◆ TASK REQUIREMENTS: Make an exact copy of all the entries, with the pictures left out.

------------------------

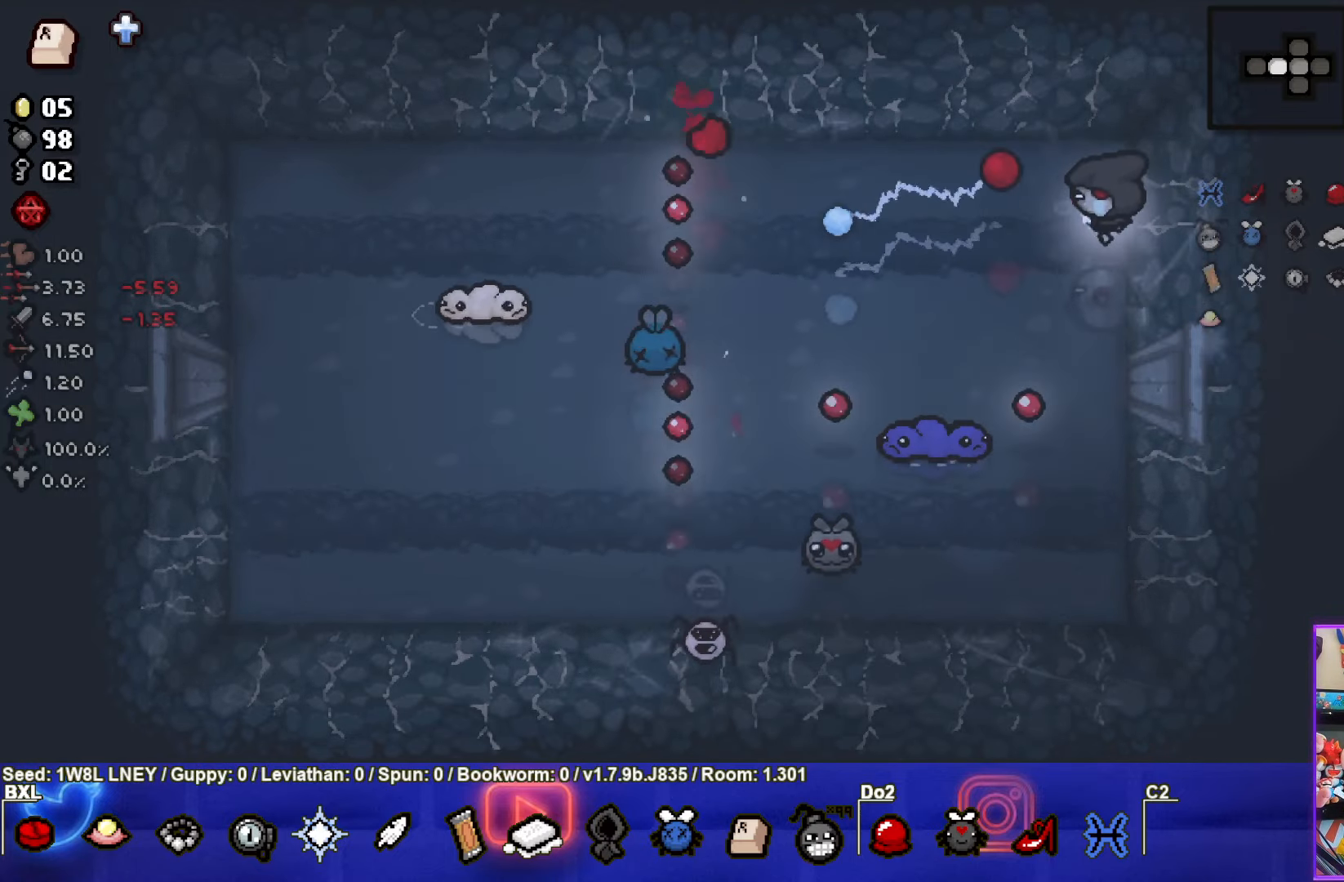
{"buttons": ["SQUARE"], "left_stick": "down-left", "events": [[67, "left_stick", "right"], [150, "left_stick", "up"], [183, "SQUARE", "up"], [367, "SQUARE", "down"], [383, "left_stick", "down-left"]]}
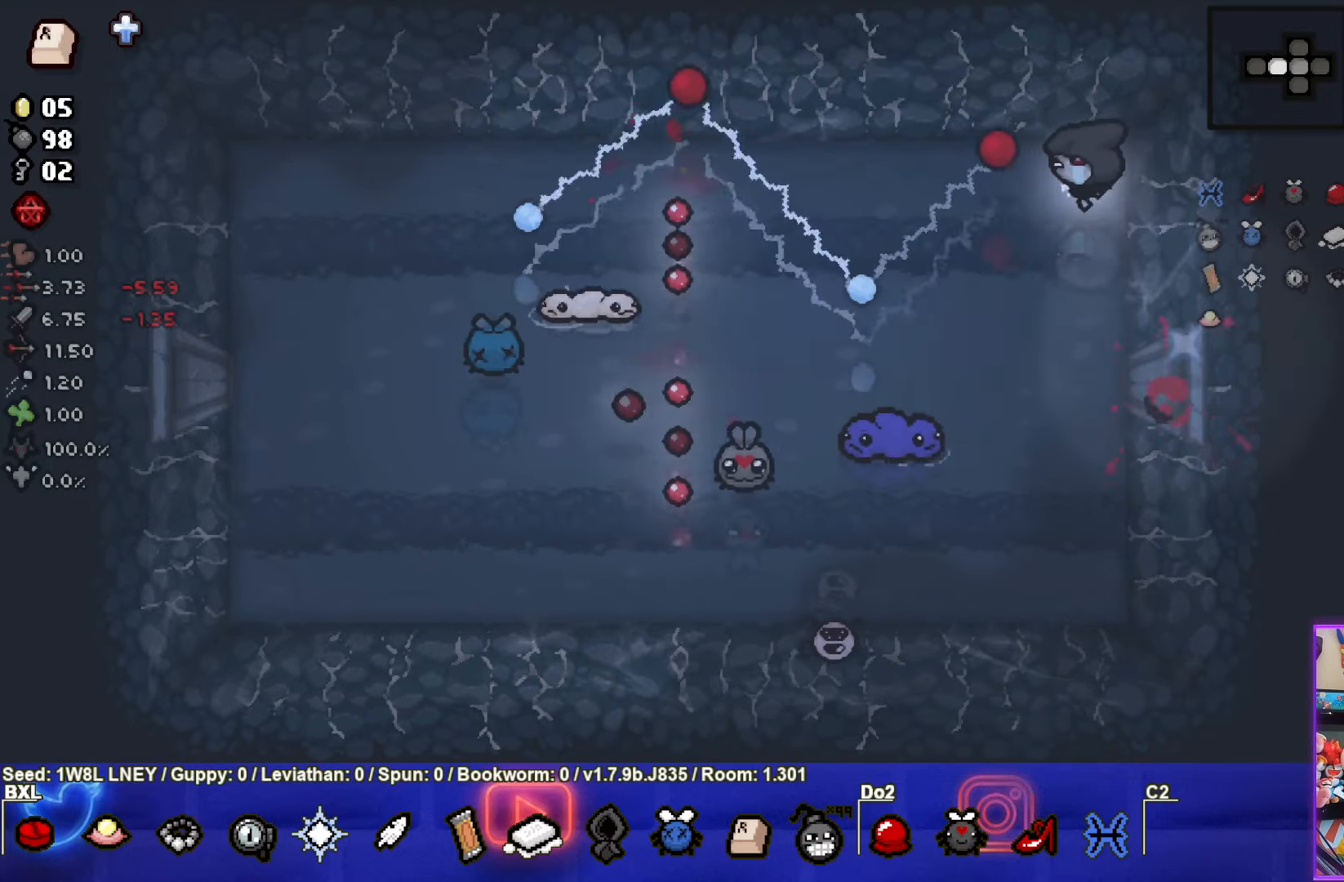
{"buttons": ["CROSS"], "left_stick": "up-left", "events": [[50, "left_stick", "down"], [150, "left_stick", "right"], [300, "SQUARE", "up"], [300, "left_stick", "down"], [433, "CROSS", "down"], [450, "left_stick", "up-left"]]}
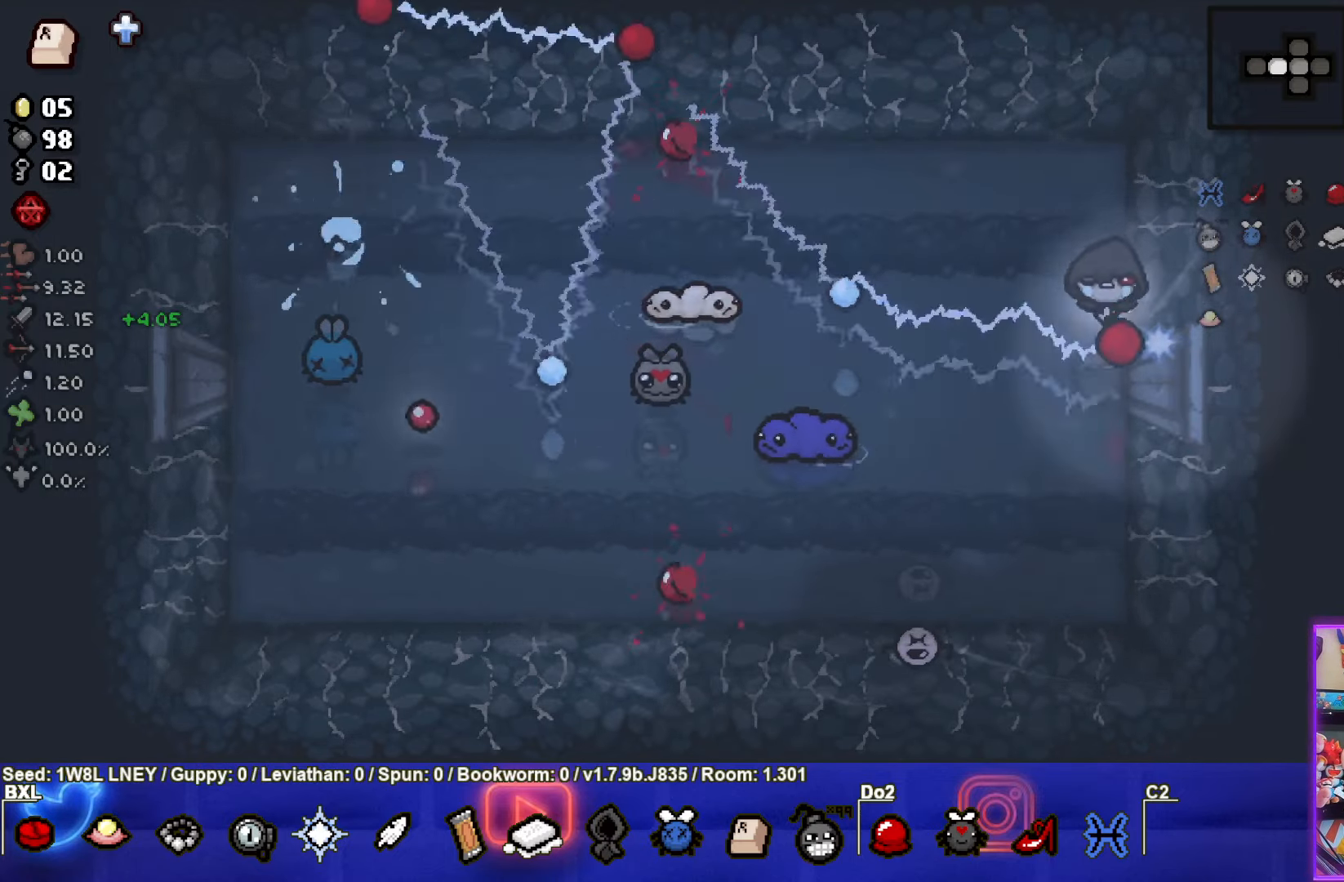
{"buttons": ["CROSS"], "left_stick": "up-left", "events": []}
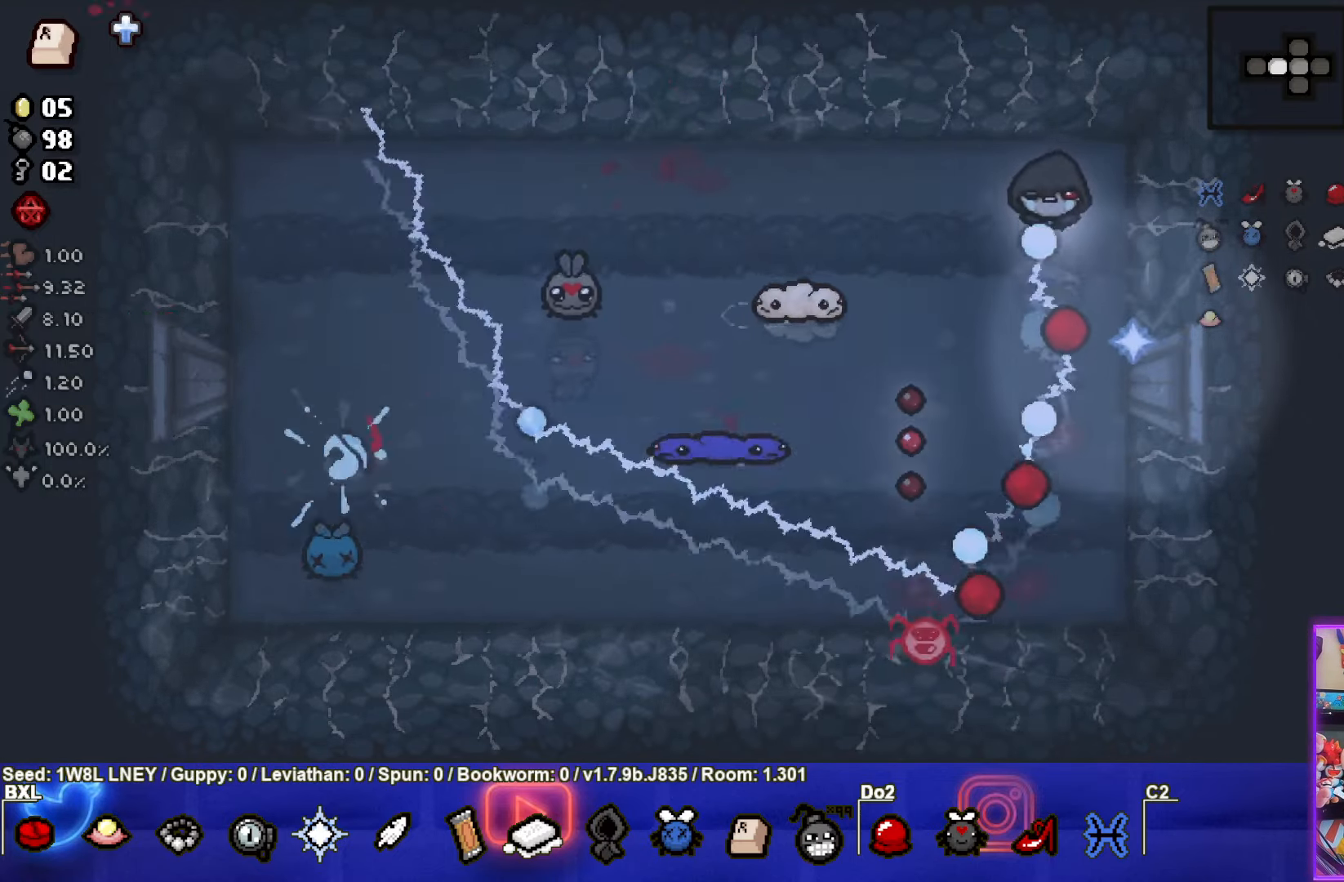
{"buttons": ["CROSS"], "left_stick": "up-right", "events": [[67, "left_stick", "up"], [234, "CROSS", "up"], [267, "CROSS", "down"], [350, "left_stick", "up-right"]]}
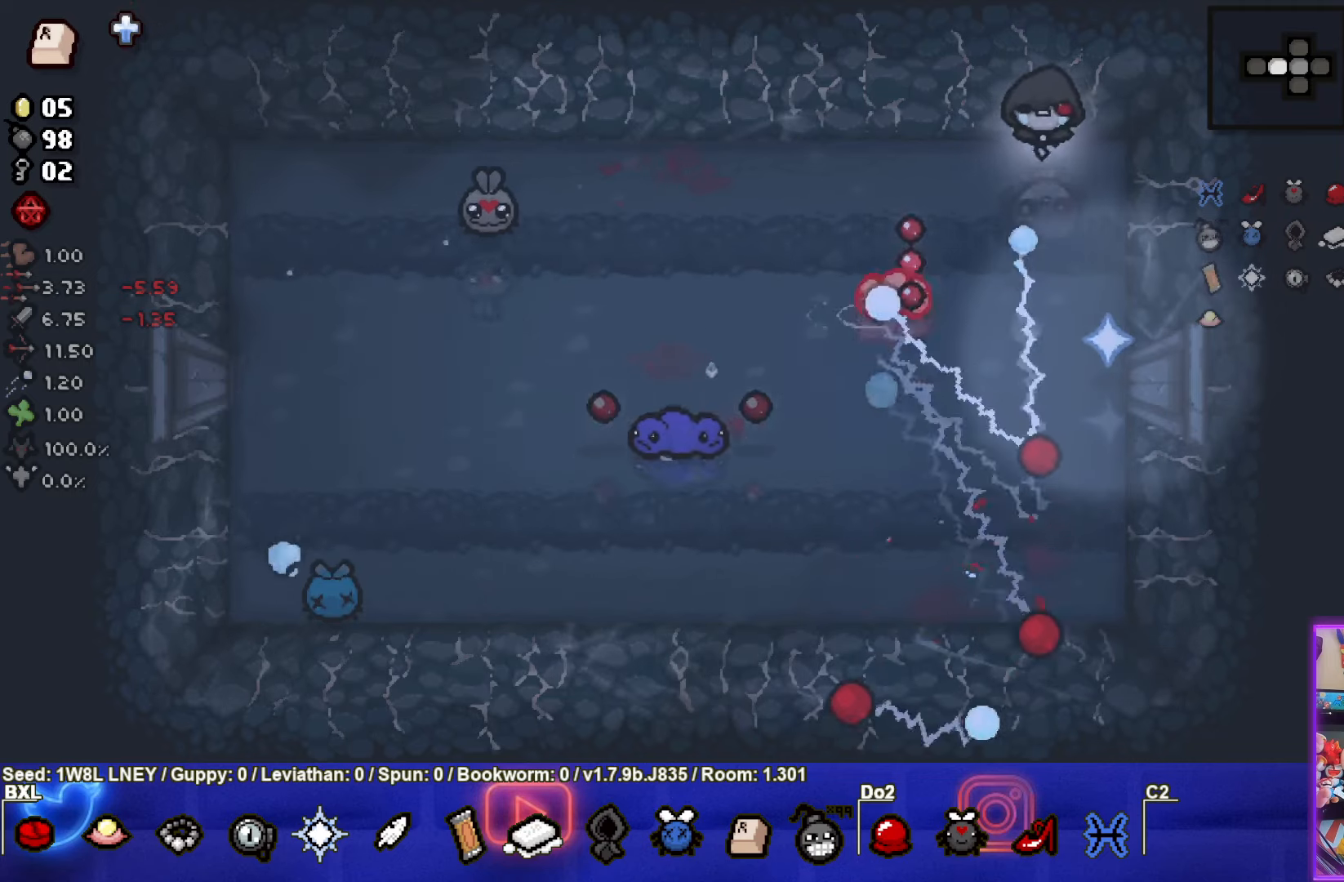
{"buttons": ["SQUARE"], "left_stick": "down-left", "events": [[100, "left_stick", "down-right"], [134, "CROSS", "up"], [417, "CROSS", "down"], [450, "left_stick", "down-left"], [500, "CROSS", "up"], [500, "SQUARE", "down"]]}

------------------------

◆ RESULT BELOW:
{"buttons": ["SQUARE"], "left_stick": "down-left", "events": [[67, "left_stick", "right"], [150, "left_stick", "up"], [183, "SQUARE", "up"], [367, "SQUARE", "down"], [383, "left_stick", "down-left"]]}
{"buttons": ["CROSS"], "left_stick": "up-left", "events": [[50, "left_stick", "down"], [150, "left_stick", "right"], [300, "SQUARE", "up"], [300, "left_stick", "down"], [433, "CROSS", "down"], [450, "left_stick", "up-left"]]}
{"buttons": ["CROSS"], "left_stick": "up-left", "events": []}
{"buttons": ["CROSS"], "left_stick": "up-right", "events": [[67, "left_stick", "up"], [234, "CROSS", "up"], [267, "CROSS", "down"], [350, "left_stick", "up-right"]]}
{"buttons": ["SQUARE"], "left_stick": "down-left", "events": [[100, "left_stick", "down-right"], [134, "CROSS", "up"], [417, "CROSS", "down"], [450, "left_stick", "down-left"], [500, "CROSS", "up"], [500, "SQUARE", "down"]]}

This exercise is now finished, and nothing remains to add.